BEGIN Records for this exercise

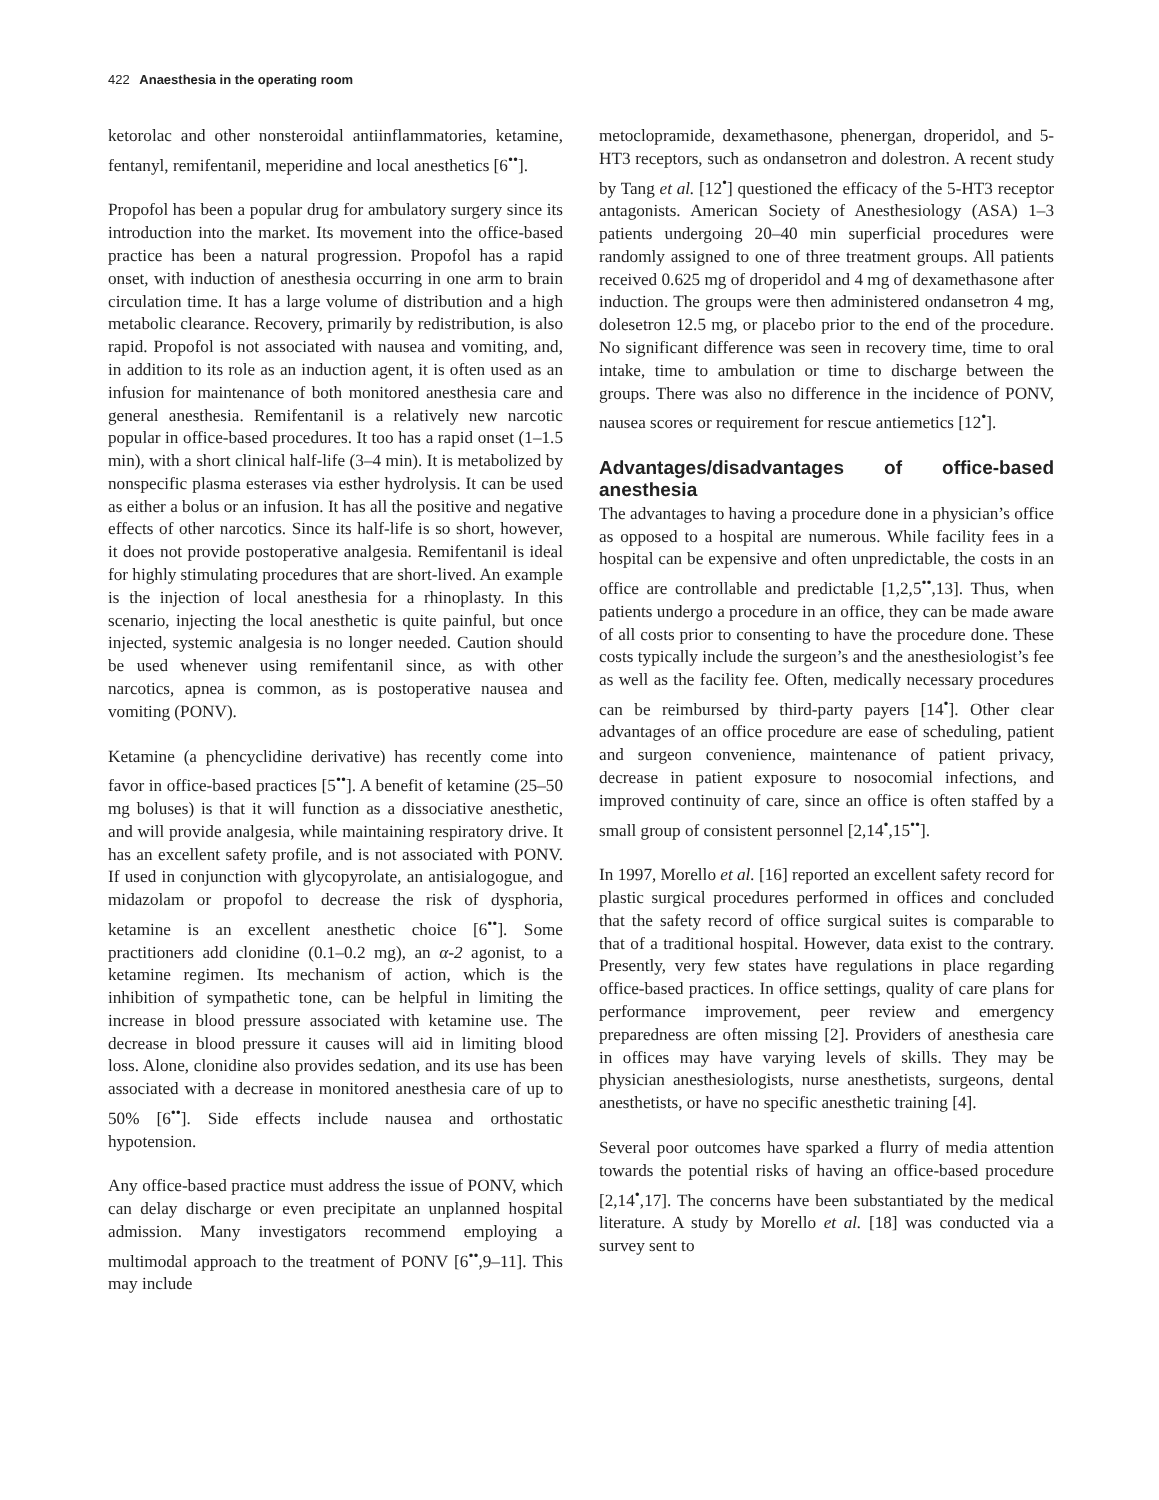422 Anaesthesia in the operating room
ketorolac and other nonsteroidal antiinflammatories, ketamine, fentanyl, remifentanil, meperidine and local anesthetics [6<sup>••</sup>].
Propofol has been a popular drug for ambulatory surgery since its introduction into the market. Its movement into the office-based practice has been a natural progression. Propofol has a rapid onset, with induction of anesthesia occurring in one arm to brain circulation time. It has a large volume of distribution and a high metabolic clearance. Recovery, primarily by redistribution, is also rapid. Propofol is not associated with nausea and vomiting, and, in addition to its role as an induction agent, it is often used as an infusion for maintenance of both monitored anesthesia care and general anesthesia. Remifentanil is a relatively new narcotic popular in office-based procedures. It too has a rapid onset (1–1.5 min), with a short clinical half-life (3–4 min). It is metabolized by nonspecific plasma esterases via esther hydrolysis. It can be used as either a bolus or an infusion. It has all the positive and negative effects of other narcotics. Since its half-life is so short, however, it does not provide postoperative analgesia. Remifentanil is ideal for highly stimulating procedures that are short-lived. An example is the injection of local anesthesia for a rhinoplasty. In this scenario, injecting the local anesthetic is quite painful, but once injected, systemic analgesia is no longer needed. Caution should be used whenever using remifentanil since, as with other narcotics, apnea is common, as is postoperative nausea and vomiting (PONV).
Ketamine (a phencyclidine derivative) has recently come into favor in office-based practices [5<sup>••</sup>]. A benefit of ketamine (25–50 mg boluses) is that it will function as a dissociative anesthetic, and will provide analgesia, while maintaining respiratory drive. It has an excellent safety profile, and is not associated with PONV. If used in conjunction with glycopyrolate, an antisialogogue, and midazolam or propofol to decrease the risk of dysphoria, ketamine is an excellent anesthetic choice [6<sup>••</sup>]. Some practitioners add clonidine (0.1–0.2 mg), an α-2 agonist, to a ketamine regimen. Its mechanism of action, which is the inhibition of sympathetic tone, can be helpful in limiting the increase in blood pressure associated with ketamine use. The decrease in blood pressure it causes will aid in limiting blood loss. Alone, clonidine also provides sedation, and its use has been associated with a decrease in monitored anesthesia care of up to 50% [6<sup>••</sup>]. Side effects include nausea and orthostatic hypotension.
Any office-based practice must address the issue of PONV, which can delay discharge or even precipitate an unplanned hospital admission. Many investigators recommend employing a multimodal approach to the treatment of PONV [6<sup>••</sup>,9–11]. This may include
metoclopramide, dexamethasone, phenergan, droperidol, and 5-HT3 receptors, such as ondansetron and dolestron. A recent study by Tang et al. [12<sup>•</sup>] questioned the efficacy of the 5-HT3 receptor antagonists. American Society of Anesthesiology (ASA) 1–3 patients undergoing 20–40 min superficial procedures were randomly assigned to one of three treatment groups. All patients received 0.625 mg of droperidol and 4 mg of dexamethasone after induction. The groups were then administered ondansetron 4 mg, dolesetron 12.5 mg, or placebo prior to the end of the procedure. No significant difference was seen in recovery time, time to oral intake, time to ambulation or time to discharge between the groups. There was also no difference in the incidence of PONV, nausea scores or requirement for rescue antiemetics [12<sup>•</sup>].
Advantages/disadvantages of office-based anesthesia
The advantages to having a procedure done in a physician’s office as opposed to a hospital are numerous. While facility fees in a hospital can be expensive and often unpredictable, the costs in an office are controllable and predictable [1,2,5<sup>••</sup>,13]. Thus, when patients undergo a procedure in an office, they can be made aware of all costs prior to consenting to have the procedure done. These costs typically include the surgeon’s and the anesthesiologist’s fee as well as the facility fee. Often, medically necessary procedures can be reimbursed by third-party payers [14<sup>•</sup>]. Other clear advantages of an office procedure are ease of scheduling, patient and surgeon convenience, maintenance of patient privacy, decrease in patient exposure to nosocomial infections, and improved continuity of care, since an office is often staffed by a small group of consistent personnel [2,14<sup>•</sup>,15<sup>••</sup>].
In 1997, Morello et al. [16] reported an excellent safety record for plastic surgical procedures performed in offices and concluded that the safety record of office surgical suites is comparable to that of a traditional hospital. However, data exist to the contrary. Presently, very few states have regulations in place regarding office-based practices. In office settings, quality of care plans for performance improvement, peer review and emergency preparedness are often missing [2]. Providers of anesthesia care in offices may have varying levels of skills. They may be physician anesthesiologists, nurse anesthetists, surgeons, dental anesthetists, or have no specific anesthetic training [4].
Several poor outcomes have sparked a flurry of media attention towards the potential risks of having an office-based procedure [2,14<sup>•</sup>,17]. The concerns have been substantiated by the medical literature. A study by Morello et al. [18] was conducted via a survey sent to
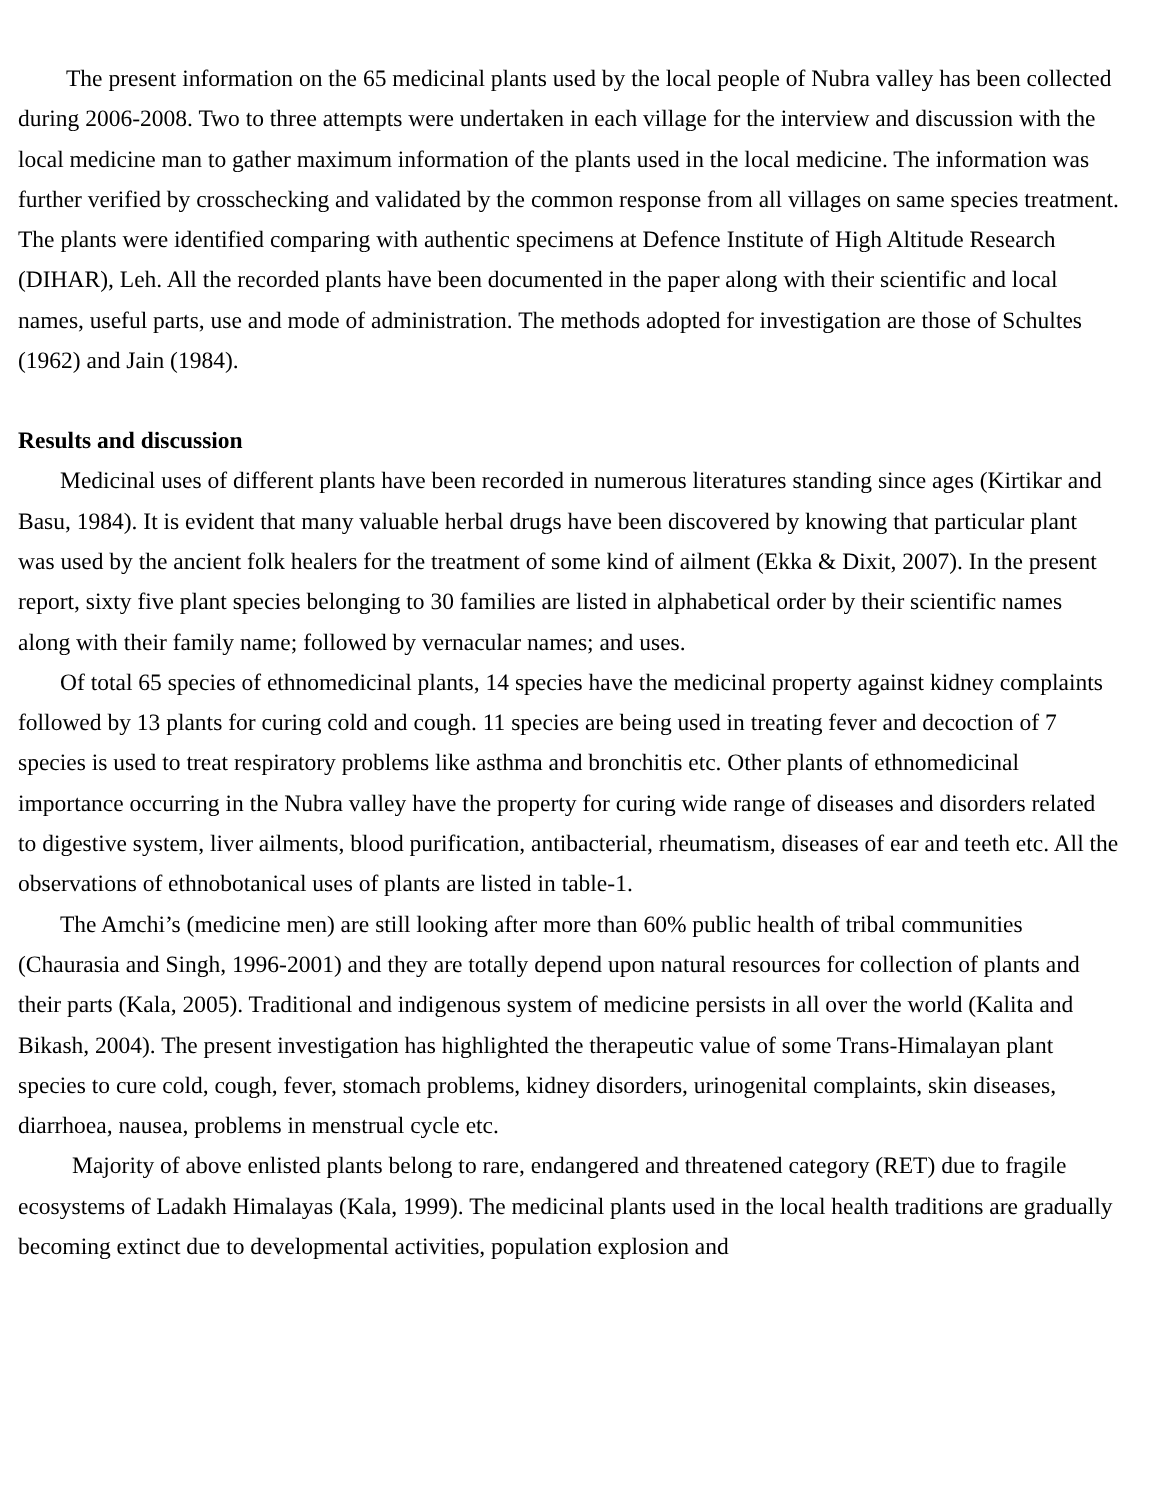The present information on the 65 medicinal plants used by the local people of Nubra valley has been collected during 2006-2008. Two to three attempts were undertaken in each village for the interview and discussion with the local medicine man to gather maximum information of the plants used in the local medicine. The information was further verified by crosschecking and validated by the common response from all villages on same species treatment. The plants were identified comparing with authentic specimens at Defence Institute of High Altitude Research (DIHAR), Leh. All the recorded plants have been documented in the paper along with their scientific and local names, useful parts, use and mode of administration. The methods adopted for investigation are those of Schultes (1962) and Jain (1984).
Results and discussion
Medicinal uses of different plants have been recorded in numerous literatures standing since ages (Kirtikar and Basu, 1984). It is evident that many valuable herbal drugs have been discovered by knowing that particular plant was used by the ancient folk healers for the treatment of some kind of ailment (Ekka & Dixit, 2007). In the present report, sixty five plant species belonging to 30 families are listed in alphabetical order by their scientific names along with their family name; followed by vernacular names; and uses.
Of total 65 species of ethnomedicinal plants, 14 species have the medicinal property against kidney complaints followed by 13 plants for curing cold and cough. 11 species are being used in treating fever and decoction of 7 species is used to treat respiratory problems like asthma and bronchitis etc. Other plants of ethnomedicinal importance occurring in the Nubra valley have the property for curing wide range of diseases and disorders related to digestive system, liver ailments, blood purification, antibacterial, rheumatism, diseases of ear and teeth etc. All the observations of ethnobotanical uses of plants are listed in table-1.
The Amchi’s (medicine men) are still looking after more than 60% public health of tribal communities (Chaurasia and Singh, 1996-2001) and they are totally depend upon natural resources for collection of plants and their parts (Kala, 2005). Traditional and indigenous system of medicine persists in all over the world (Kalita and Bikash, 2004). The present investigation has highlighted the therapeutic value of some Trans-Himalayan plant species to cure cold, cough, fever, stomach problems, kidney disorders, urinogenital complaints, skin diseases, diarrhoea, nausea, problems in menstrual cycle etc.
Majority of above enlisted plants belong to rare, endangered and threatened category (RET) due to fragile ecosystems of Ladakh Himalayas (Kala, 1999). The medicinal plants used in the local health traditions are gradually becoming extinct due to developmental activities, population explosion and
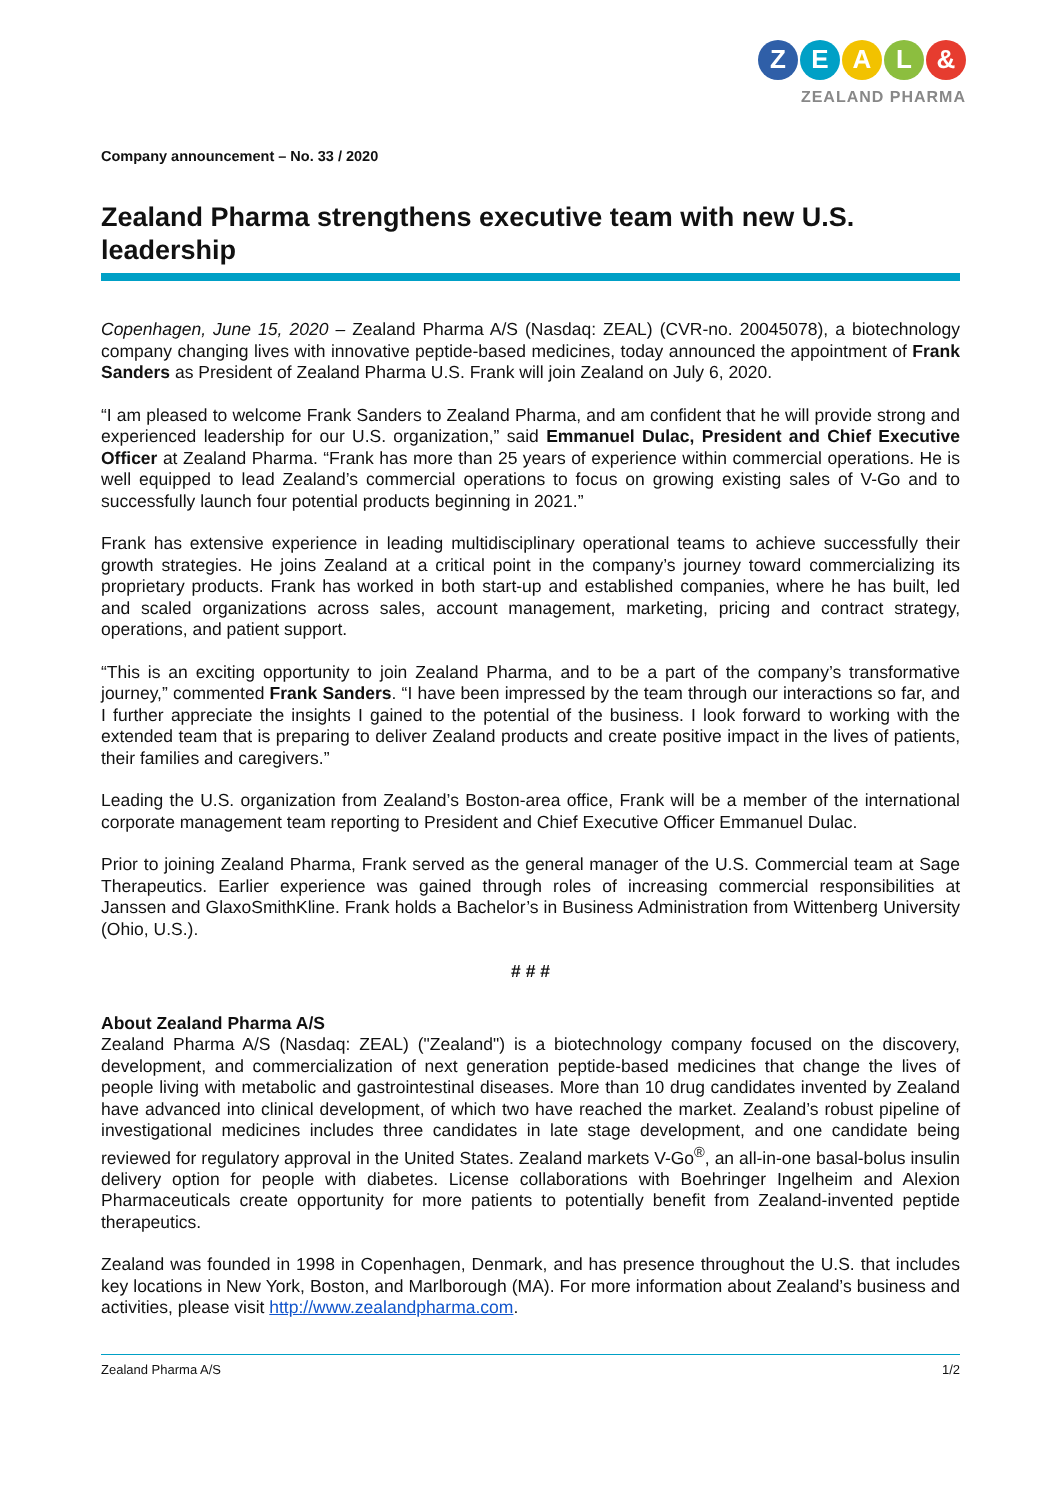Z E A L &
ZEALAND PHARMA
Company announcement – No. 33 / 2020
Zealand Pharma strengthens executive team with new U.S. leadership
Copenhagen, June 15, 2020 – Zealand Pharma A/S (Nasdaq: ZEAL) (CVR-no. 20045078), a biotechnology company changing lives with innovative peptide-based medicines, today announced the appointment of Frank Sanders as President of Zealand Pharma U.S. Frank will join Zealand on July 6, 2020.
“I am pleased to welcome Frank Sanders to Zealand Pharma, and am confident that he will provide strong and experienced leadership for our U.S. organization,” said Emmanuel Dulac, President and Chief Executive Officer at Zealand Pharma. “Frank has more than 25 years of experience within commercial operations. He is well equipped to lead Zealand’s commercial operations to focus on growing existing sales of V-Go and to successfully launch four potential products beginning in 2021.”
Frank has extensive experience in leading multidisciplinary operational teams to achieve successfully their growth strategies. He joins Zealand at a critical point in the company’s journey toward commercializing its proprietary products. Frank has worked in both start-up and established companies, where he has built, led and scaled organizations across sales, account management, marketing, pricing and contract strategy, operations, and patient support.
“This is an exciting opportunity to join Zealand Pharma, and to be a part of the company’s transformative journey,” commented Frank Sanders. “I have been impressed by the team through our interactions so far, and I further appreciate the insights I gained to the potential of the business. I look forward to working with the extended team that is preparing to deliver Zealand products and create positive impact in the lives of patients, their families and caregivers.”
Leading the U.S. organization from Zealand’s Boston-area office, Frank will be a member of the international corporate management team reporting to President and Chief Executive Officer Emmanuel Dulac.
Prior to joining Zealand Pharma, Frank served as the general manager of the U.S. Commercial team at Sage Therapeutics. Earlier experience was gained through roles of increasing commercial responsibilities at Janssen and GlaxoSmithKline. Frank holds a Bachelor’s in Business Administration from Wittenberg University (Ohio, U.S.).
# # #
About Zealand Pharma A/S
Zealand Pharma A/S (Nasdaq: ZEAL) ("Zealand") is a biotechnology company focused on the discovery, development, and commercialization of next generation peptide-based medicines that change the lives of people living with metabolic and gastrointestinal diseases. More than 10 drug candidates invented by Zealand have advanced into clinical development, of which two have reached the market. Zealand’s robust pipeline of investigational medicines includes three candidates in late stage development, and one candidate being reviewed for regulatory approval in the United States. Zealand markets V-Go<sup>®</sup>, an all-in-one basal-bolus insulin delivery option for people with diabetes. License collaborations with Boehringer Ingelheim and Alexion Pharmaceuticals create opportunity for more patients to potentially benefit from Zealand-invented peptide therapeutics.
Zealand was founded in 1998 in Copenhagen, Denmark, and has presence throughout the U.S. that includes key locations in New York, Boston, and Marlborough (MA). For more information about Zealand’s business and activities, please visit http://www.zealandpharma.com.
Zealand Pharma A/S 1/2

END Records for this exercise

Your assignment | Copy out exactly the lines above beginning with the line that contains "Of total 65" and finishing with the line that contains "Copenhagen, June 15, 2020", including both; leave the pictures out.

Worked solution |
Of total 65 species of ethnomedicinal plants, 14 species have the medicinal property against kidney complaints followed by 13 plants for curing cold and cough. 11 species are being used in treating fever and decoction of 7 species is used to treat respiratory problems like asthma and bronchitis etc. Other plants of ethnomedicinal importance occurring in the Nubra valley have the property for curing wide range of diseases and disorders related to digestive system, liver ailments, blood purification, antibacterial, rheumatism, diseases of ear and teeth etc. All the observations of ethnobotanical uses of plants are listed in table-1.
The Amchi’s (medicine men) are still looking after more than 60% public health of tribal communities (Chaurasia and Singh, 1996-2001) and they are totally depend upon natural resources for collection of plants and their parts (Kala, 2005). Traditional and indigenous system of medicine persists in all over the world (Kalita and Bikash, 2004). The present investigation has highlighted the therapeutic value of some Trans-Himalayan plant species to cure cold, cough, fever, stomach problems, kidney disorders, urinogenital complaints, skin diseases, diarrhoea, nausea, problems in menstrual cycle etc.
Majority of above enlisted plants belong to rare, endangered and threatened category (RET) due to fragile ecosystems of Ladakh Himalayas (Kala, 1999). The medicinal plants used in the local health traditions are gradually becoming extinct due to developmental activities, population explosion and
Z E A L &
ZEALAND PHARMA
Company announcement – No. 33 / 2020
Zealand Pharma strengthens executive team with new U.S. leadership
Copenhagen, June 15, 2020 – Zealand Pharma A/S (Nasdaq: ZEAL) (CVR-no. 20045078), a biotechnology company changing lives with innovative peptide-based medicines, today announced the appointment of Frank Sanders as President of Zealand Pharma U.S. Frank will join Zealand on July 6, 2020.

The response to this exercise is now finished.